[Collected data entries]
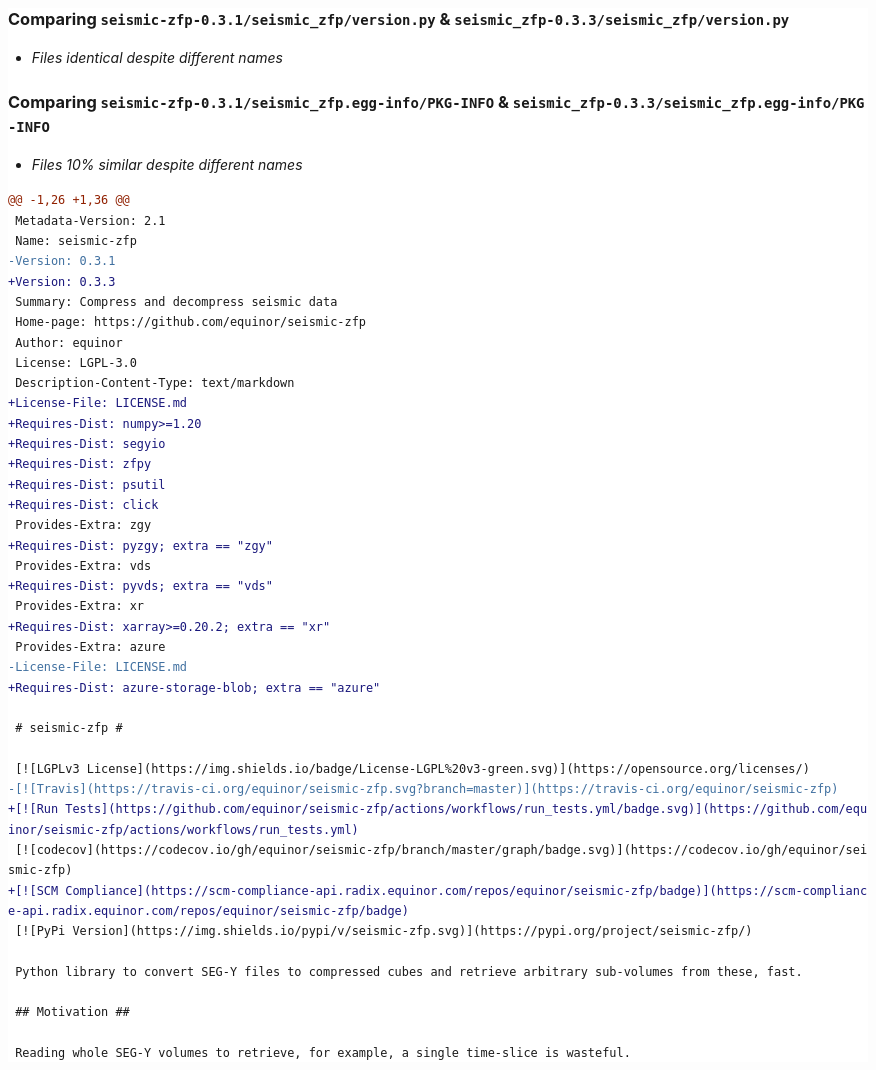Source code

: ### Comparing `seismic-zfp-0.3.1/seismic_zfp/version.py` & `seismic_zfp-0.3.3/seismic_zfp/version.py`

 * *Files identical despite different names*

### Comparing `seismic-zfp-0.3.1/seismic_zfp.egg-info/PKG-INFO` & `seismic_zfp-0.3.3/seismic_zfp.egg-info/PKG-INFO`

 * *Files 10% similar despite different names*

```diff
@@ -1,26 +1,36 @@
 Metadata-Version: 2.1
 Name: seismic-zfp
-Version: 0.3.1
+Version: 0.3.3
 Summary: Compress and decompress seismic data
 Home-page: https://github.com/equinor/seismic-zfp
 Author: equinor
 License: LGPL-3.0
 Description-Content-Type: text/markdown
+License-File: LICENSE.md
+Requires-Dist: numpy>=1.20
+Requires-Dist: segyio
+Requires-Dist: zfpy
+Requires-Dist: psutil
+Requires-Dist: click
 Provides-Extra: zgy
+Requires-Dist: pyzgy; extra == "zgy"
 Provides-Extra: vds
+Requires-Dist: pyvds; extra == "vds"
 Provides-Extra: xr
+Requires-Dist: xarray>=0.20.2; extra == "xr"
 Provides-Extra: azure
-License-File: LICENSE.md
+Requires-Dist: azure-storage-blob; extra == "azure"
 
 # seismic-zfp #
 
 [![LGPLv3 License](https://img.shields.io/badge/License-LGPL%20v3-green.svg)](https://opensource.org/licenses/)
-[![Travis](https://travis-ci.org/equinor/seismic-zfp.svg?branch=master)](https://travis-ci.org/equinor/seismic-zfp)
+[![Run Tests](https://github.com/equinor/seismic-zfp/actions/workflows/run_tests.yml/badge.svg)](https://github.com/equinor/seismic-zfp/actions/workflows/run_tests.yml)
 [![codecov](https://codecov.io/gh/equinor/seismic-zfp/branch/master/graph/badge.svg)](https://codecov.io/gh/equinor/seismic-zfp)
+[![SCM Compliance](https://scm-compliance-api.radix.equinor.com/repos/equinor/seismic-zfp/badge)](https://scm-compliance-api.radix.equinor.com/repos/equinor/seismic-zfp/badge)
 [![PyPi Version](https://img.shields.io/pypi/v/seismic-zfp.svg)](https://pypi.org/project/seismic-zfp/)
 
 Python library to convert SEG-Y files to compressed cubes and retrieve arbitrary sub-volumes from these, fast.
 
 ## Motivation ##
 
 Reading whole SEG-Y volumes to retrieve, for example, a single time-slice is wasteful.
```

--

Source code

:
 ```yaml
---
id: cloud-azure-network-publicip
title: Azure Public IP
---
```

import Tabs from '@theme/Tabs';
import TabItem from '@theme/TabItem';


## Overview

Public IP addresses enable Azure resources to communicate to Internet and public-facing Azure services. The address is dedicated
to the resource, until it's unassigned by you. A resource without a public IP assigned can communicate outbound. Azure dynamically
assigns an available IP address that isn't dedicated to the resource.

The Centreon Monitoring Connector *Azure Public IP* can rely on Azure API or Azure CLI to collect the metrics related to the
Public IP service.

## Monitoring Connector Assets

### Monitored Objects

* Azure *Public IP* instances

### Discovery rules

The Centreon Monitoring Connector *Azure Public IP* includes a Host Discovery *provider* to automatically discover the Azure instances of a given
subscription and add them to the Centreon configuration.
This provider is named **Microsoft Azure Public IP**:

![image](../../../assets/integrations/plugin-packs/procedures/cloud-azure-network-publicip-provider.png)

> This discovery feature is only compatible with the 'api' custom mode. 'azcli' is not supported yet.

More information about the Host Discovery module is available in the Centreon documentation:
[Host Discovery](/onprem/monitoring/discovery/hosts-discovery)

## What needs to be done:
Only the number should be given: how many lines in the entries above contain the string "shields"?

## Result:
2